Konsumflaute nach EM-Hoch
Die Shoppinglaune der Verbraucher ging im zweiten Quartal ebenfalls zurück. Der private Konsum sank um 0,2 Prozent, nachdem er zu Jahresbeginn noch um 0,3 Prozent gewachsen war. Die Konsumausgaben des Staates dagegen stiegen deutlich um 1,0 Prozent – insgesamt blieb der Konsum damit stabil.
Im Juli saß der Geldbeutel dann schon wieder etwas lockerer. Grund war wohl die Fußball-EM im eigenen Land. Im August ging es jedoch schon wieder in die andere Richtung. "Die Einkommens- und Konjunkturerwartungen müssen spürbare Einbußen hinnehmen", erklärten das Marktforschungsunternehmen GfK und das Nürnberg Institut für Marktentscheidungen (NIM) am Dienstag. Das Konsumklima sinkt laut der Prognose für September auf minus 22,0 Punkte – ein Rückgang um 3,4 Zähler im Vergleich zum Vormonat.
"Offenbar war die Euphorie, die die Fußball-Europameisterschaft in Deutschland ausgelöst hat, nur ein kurzes Aufflackern und ist nach Ende des Turniers verflogen", sagte NIM-Konsumexperte Rolf Bürkl. Im August wurde wieder deutlich mehr gespart.
Leicht steigende Arbeitslosenzahlen, mehr Unternehmensinsolvenzen und Pläne für den Personalabbau führen den Meinungsforschern zufolge zu größeren Sorgen bei Arbeitnehmerinnen und Arbeitnehmern. Die Hoffnung auf eine stabile und nachhaltige Erholung der Konjunktur müsse damit "weiter verschoben werden", so Bürkl.
Laut Umfrage bewerten die Haushalte in Deutschland ihre finanzielle Lage in den nächsten zwölf Monaten weniger gut als im Vormonat. Der Index der Einkommenserwartung sank um 16,2 Punkte und rutschte auf 3,5 Punkte ab. Einen derart starken Rückgang innerhalb eines Monats gab es laut NIM und GfK zuletzt vor zwei Jahren.

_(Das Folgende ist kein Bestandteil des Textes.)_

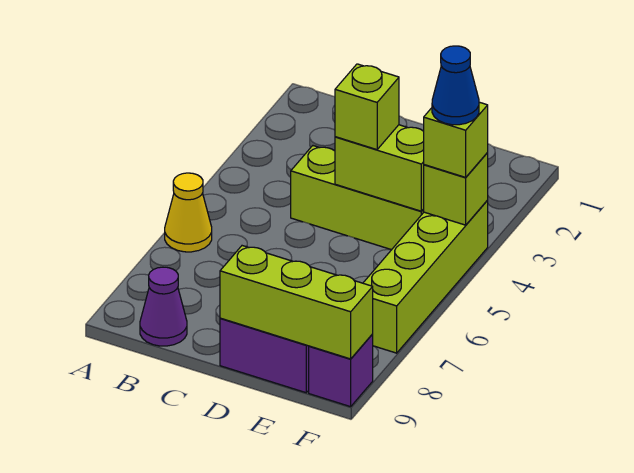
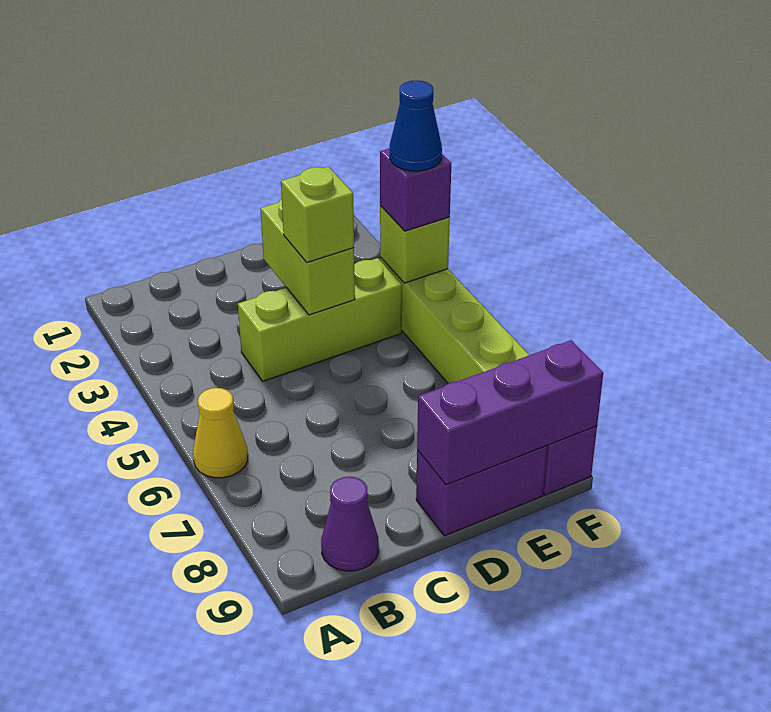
lime 1x2 brick [335,125,424,211] -> lime 1x2 brick turned to [260,199,355,315]
lime 1x3 brick [220,246,373,359] -> purple 1x3 brick [417,340,603,485]
lime 1x1 brick [424,102,488,177] -> purple 1x1 brick [380,149,451,231]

Sinkende Exportzahlen und schwacher Konsum führen im August dazu, dass sich die Stimmung in der Wirtschaft insgesamt weiter eintrübt. Der vom Ifo-Institut ermittelte Wert für das Geschäftsklima fiel um 0,4 Punkte auf 86,6 Zähler. Es ist bereits der dritte Rückgang des wichtigsten deutschen Konjunkturbarometers in Folge und der tiefste Stand seit Februar. Volkswirte waren sogar von einem noch stärkeren Dämpfer auf 86,0 Punkte ausgegangen.

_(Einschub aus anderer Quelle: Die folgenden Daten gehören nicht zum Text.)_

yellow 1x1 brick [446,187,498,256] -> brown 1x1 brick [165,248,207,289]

Die rund 9.000 vom Ifo-Institut befragten Unternehmen bewerteten die Aussichten auf ihre künftigen Geschäfte erneut schlechter. Auch die Beurteilung der aktuellen Lage fiel schwächer aus als im Monat zuvor.
"Die Stimmung der Unternehmen ist im Sinkflug", kommentierte Ifo-Präsident Clemens Fuest die Daten. Die Unternehmen hätten erneut darüber geklagt, dass die Auftragsbestände zurückgehen. Insbesondere die Investitionsgüterhersteller seien in einer schwierigen Lage. "Die deutsche Wirtschaft gerät zunehmend in die Krise", sagte Fuest.

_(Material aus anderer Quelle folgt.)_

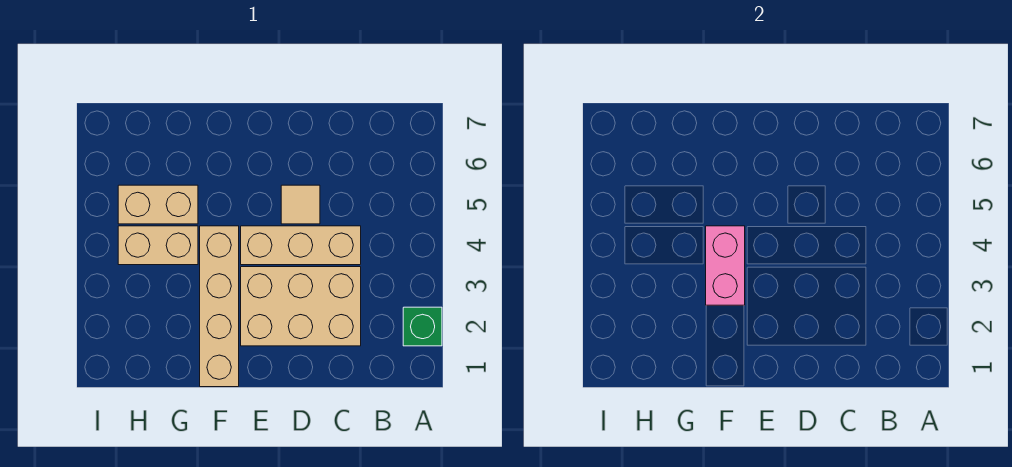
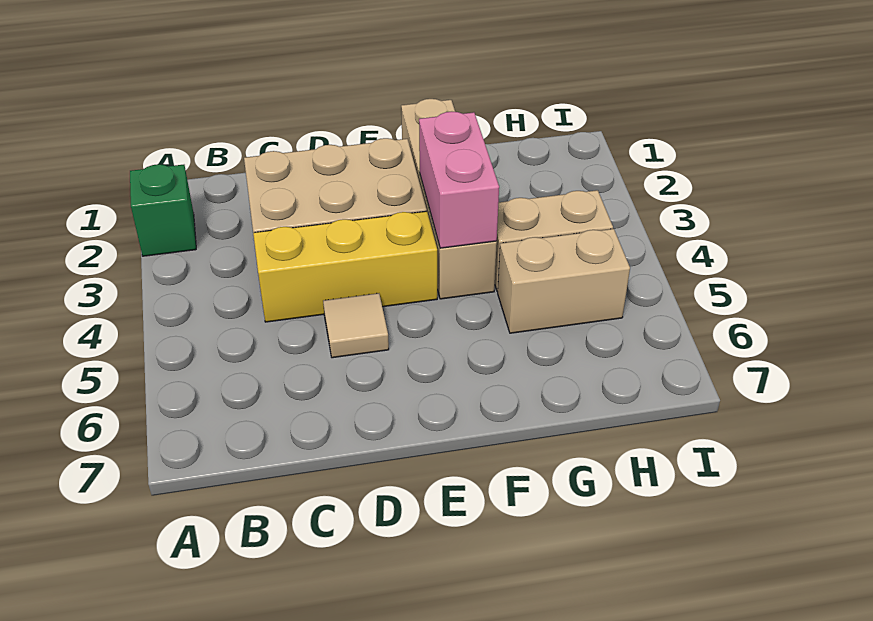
tan 1x3 brick [241,226,361,265] -> yellow 1x3 brick [253,211,437,322]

Deutschland fällt im internationalen Vergleich zurück
Trotz der Wirtschaftsflaute blieb der Arbeitsmarkt erstaunlich stabil. Im zweiten Quartal wurden 46,1 Millionen Erwerbstätige gezählt, 167.000 oder 0,4 Prozent mehr als im Vorjahreszeitraum. Ein Anstieg der Erwerbstätigkeit im Frühling ist saisonal üblich, wie das Statistikamt erklärte. Die Frühjahrsbelebung sei in diesem Jahr aber verhaltener ausgefallen als im Durchschnitt der Jahre 2022 und 2023. Höhere Tarifabschlüsse im Zuge der Inflation und steuerfreie Inflationsausgleichsprämien sorgten im zweiten Quartal für eine Erhöhung der Netto-Verdienste um 5,3 Prozent gegenüber dem Vorjahr.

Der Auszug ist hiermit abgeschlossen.